|Publisher:||Lyrical Press, Incorporated|
|Product dimensions:||5.50(w) x 8.50(h) x 0.58(d)|
Read an Excerpt
The City Beneath
A Night Blood Novel
By Melody Johnson
KENSINGTON PUBLISHING CORP.Copyright © 2015 Melody Johnson
All rights reserved.
I nearly limped right past him, clouded by my own physical pain and the churning unease in my gut, but the rattling hiss that growled from the alley tripped my interest. I stopped walking.
The night was cool and quiet in the aftermath of sirens and flashing lights. My scalp tingled in response to the noise emanating from the alley, and I thought of all the things I should do: I should return to the main crime scene, I should finish my interviews, I should write my story and submit it to print like a good, reliable, by-the-book reporter. The hiss rattled from the alley again, but as I'd never been one to leave questions unanswered, I slipped a can of pepper spray from my brown leather, cross-body satchel and sidestepped into the alley to find the source of the noise.
What I found was a man, and the rattling hiss was his struggling, gurgling, uneven breathing. His entire body was ravaged by third-degree burns. Tucked into a shadowed alley between two buildings on the corner of Farragut Road and East 40th, he was crouched down as if warding off an attacker—perhaps in his case a flamethrower—and not moving. I cringed, thinking about the injury that was blocking his throat to produce such a horrible rattling. Maybe he was crying. Maybe he was just trying to breathe. I couldn't decipher his expression because his burns were so devastating. His face wasn't really a face anymore beyond the rough distinctions of a lump for a nose and a hole for a mouth. The unease churning in my gut all night bottomed out. I wouldn't have imagined that someone so injured could still breathe.
Trading the pepper spray for my cell phone, I dialed for Detective Greta Wahl.
"Wahl here." She answered on the fifth ring, just before I suspected my call would transfer to voice mail. "I already gave you a statement, DiRocco. Let the other sharks have a bite, will you?"

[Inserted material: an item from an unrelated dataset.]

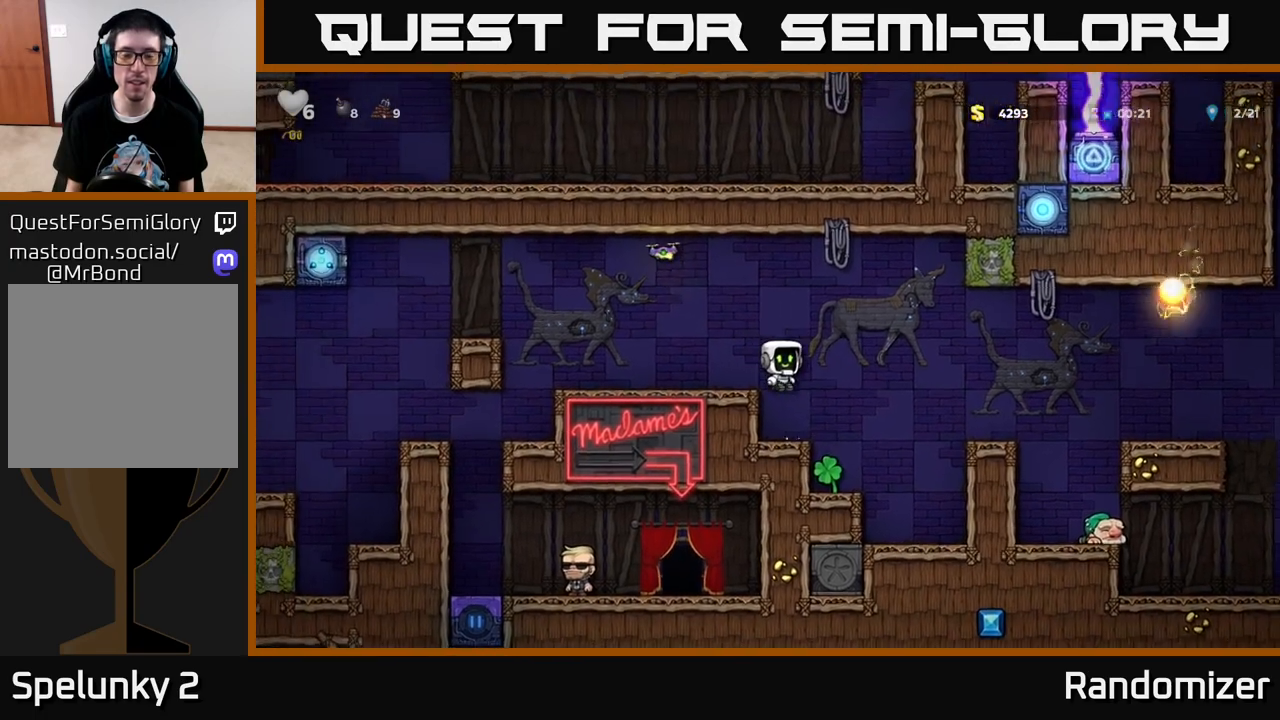
{"buttons": [], "left_stick": "center", "right_stick": "center", "events": [[233, "DPAD_RIGHT", "down"], [333, "DPAD_RIGHT", "up"]]}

"I found another victim, G," I said without preamble.
"Alive? Where?" Greta asked, snapping from friend to detective instantly.
"A block up Farragut. He's still breathing, but he's different from the others. No bites." I swallowed the bile that clogged my throat like hot ash. "His entire body is burned to charcoal."
"Is he wearing a necklace, like the ones from last week? They were gold with a wolf pendant."
"I remember," I said. "And no, he's not wearing a necklace. And he's not shot execution-style like those victims, either. He's burned. This is probably a different case altogether."
Greta sighed. "Stay with him. I'll send a paramedic to you ASAP. It might be a few minutes, though. We've still got our seven victims being stabilized here."
"Got it. We'll be waiting." I hesitated a fraction of a second before asking, "Any one of our victims talking yet?"
"The few that still have throats haven't said a word. They're all in shock. It's not pretty down here, DiRocco."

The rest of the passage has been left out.